Die Betriebsratswahl bei der Nordwestbahn (NWB) kann wie geplant stattfinden. Die GDL ist mit ihrem Versuch gescheitert, die Unwirksamkeit des Tarifvertrages feststellen zu lassen, der die Struktur für den neu zu wählenden Betriebsrat festlegt. Das Arbeitsgericht Osnabrück wies eine entsprechende Klage am Dienstag, den 27. April 2010, ab. Die GDL hatte die Auffassung vertreten, dass der neue Tarifvertrag nur unter ihrer Beteiligung hätte abgeschlossen werden dürfen.

Hintergrund des Streits: Künftig wird es für die rund 500 Beschäftigten bei der NWB zwei Betriebsräte und einen Gesamtbetriebsrat geben. Anlass ist die Expansion des Unternehmens und der Zuwachs an Beschäftigten im Vergleich zur vorangegangenen Betriebsratswahl.

GDBA und TRANSNET sind der Auffassung, dass durch die neue Struktur ein besserer Kontakt der Mitarbeiter zu einem Betriebsrat in ihrer Nähe besteht. Deshalb und um vernünftige Arbeitsstrukturen zu schaffen, hatten unsere Gewerkschaften einen solchen Tarifvertrag mit der Arbeitgeberseite vereinbart.

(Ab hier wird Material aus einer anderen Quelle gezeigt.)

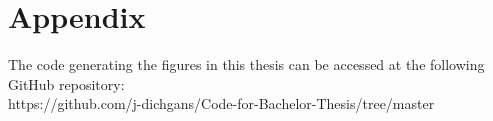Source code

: \documentclass[%
thesis=student,%
coverpage=false,%
titlepage=false,%
headmarks=true, %
english,%
font=libertine, %
math=newpxtx, %
BCOR=5mm,%
coverBCOR=11mm%
]{tumbook}
\begin{document}
\appendix
\chapter{Appendix}
The code generating the figures in this thesis can be accessed at the following GitHub repository: \\
https://github.com/j-dichgans/Code-for-Bachelor-Thesis/tree/master


\backmatter{}
\listoffigures%
\listoftables%

\printbibliography{} %
\end{document}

Das Osnabrücker Gericht folgte der Argumentation der GDL nicht und verwies dabei auch auf eine Entscheidung des Bundesarbeitsgerichtes aus dem Jahre 2009. Danach muss es jeder Gewerkschaft im Zuge der Koalitionsfreiheit überlassen bleiben, auch ohne Zustimmung anderer Gewerkschaften einen solchen Tarifvertrag abzuschließen.

Nach Maßgabe der Verkehrsgewerkschaft GDBA erscheint das Verhalten der GDL merkwürdig: Will sie sonst nur allein und ohne Absprache mit den übrigen Gewerkschaften Klientel-Politik betreiben und sich aus allem heraushalten, was die Gesamtbelegschaft betrifft, soll es jetzt auf einmal nur gemeinsam und nur mit ihrer Zustimmung gehen. Dieser Zick-Zack-Kurs ist nicht nachvollziehbar.